Google’s AI Red Team: Advancing cybersecurity on the AI frontier
With the rise of ML, traditional red teams tasked with probing and exposing security vulnerabilities found themselves facing a new set of challenges that required a deep and comprehensive understanding of machine learning. Google’s recent announcement about the formation of a dedicated AI Red Ream has raised curiosity and interest within the tech community.
In this Help Net Security interview, Daniel Fabian, Head of Google Red Teams, shares insights into the significance of his team, the challenges they face, and the impact they are making in securing AI-driven technologies.
Recently, Google unveiled the creation of a dedicated AI red team. How does this differ from a traditional red team, and why was it necessary to have a separate AI red team?
The key difference is the expertise on the two teams. Attacking ML systems requires a very deep and detailed understanding of machine learning technology, which was not the focus of the traditional red team. It is a highly specialized skillset, and it would be hard to find people who can both hack into systems and poison models. However, it’s possible to pair people who can do the hacking and adversarial ML parts to achieve the same result.
As mentioned in the article, the two teams are organizationally closely aligned (Daniel, the author of the article, is leading both teams), and are often collaborating on exercises. We have found that combining classic security attack vectors with new ML-specific tactics, techniques and procedures (TTPs) is an excellent way to proactively identify and resolve issues, resulting in safer ML deployments. The teams cross-pollinate ideas and skillsets and come up with innovative vectors.
Google’s AI red team has key goals to advance its mission. Can you discuss your specific strategies or initiatives to achieve these goals?
The AI red team closely observes both new adversarial research that is being published, as well as where Google is integrating AI into products. We’re prioritizing AI red team exercises where we simulate an adversary pursuing specific goals. The results of these exercises are documented and shared with relevant stakeholders such as detection and response teams, the teams who own targeted systems, and Google leadership.
We also take a broad approach to addressing findings from red team exercises, applying lessons not just to the targeted areas, but more broadly to all products that can benefit. Each exercise that is executed gets us closer to achieving our goals.
How does the AI red team specifically target AI deployments? What are some of the unique challenges posed by these AI systems?
At the beginning of an exercise, the AI red team sets up a scenario, describing who the simulated attacker is, what their capabilities are, and what goals they would like to achieve. To come up with this scenario, the team relies on threat intelligence. Since threat intelligence is still a bit scarce in this space, the team also augments it with what they believe attackers could be targeting in the future based on their understanding of the space. From there, they start brainstorming how a real adversary might be able to achieve these goals.
Similar to security red teams, it’s often not possible to achieve a realistic goal in a single step, so many times the team executes multiple attacks, with each step getting closer to their goal.
In traditional exercises, when a potential issue is identified, the team can usually start trying to exploit it right away. For ML exercises, there is often a need for more research into how theoretical attacks can be applied in practice.
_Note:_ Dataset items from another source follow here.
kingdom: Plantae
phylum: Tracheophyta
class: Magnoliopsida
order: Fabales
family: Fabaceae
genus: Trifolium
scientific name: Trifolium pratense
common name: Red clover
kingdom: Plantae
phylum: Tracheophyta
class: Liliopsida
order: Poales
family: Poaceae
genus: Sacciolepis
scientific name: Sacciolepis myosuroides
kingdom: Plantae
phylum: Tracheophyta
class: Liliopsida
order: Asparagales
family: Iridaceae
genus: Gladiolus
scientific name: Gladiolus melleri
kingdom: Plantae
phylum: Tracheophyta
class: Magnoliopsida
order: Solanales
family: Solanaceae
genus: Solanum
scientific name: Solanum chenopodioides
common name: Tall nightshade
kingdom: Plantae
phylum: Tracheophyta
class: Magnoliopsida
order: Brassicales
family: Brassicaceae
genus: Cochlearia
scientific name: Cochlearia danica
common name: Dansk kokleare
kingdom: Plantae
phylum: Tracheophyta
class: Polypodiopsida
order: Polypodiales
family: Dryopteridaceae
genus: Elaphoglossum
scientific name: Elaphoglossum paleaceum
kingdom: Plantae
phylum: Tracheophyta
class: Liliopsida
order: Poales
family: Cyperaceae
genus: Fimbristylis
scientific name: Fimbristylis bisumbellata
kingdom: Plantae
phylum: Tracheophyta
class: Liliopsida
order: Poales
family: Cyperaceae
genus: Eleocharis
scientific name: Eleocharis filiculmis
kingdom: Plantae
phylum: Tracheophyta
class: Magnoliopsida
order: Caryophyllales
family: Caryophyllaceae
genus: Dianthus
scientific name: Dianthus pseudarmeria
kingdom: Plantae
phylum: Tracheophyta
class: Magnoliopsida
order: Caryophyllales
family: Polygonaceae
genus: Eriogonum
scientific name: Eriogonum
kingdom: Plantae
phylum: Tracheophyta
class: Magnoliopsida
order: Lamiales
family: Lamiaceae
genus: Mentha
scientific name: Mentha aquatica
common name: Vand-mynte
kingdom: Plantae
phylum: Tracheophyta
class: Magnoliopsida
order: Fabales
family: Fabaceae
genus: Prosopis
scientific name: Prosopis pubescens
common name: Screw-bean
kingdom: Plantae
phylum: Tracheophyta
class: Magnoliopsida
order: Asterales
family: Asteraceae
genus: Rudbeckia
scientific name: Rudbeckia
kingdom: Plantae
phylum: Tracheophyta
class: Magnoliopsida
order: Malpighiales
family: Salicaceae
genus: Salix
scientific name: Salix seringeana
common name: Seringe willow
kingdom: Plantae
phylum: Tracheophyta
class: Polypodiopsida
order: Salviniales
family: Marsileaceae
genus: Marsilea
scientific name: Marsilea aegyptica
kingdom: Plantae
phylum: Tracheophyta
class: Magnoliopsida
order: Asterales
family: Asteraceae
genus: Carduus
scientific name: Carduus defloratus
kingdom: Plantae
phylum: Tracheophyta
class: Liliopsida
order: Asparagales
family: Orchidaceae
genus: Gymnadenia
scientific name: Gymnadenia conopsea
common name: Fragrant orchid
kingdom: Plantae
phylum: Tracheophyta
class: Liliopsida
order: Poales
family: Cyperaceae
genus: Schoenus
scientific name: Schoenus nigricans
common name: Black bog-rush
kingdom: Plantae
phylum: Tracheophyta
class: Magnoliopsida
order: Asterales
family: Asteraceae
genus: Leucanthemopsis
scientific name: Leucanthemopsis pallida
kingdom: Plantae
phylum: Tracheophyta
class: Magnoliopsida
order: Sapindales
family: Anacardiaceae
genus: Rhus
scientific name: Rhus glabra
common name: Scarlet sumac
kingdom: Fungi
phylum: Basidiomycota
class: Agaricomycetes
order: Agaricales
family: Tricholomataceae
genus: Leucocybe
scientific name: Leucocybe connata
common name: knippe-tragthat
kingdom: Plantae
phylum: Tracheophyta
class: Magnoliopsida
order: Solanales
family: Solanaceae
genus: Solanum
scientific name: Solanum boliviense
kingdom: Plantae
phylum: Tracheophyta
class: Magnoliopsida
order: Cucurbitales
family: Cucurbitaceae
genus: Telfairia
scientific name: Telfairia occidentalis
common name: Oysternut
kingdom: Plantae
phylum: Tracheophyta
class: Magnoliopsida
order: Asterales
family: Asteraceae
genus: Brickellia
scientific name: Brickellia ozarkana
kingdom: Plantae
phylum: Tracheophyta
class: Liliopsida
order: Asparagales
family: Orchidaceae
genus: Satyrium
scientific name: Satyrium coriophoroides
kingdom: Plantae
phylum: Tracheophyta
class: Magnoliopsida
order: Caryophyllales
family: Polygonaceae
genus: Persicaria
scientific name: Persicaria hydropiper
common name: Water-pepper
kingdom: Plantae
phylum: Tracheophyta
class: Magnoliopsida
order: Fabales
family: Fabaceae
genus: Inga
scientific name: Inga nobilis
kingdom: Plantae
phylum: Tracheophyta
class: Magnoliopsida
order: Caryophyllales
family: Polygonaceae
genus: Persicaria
Could you discuss collaboration between the red team and AI experts for realistic adversarial simulations?
Some of the tactics, techniques and procedures (TTPs) that we use in exercises to target AI deployments, and are mentioned in the report, require specific internal access that an external attacker would not have. This is when our AI Red Team is collaborating with the security red team to get in that position. We can’t speak to specific exercises, but here is a fictional example: The traditional red team would be executing an attack, like the plasma globe featured in the Hacking Google video, compromising an employee and gaining access to internal systems. From this position, the AI Red Team might then target an ML model to put a backdoor into it.
Addressing red team findings can often be challenging, with some attacks not having simple fixes. How does Google tackle these challenges?
The security and privacy of our users is always our top priority. If we cannot launch a new feature safely, we don’t launch it, regardless of how cool it might be. Where there is no simple solution to an identified issue, the AI Red Team collaborates closely with internal research teams that work hard to research new approaches to address these gaps. By sharing engaging stories in the form of attack narratives, the AI Red Team helps drive more visibility and investment in ML Safety. Often classic security mitigations, such as restricting access, input/output validation, and many others, can also significantly reduce the risk.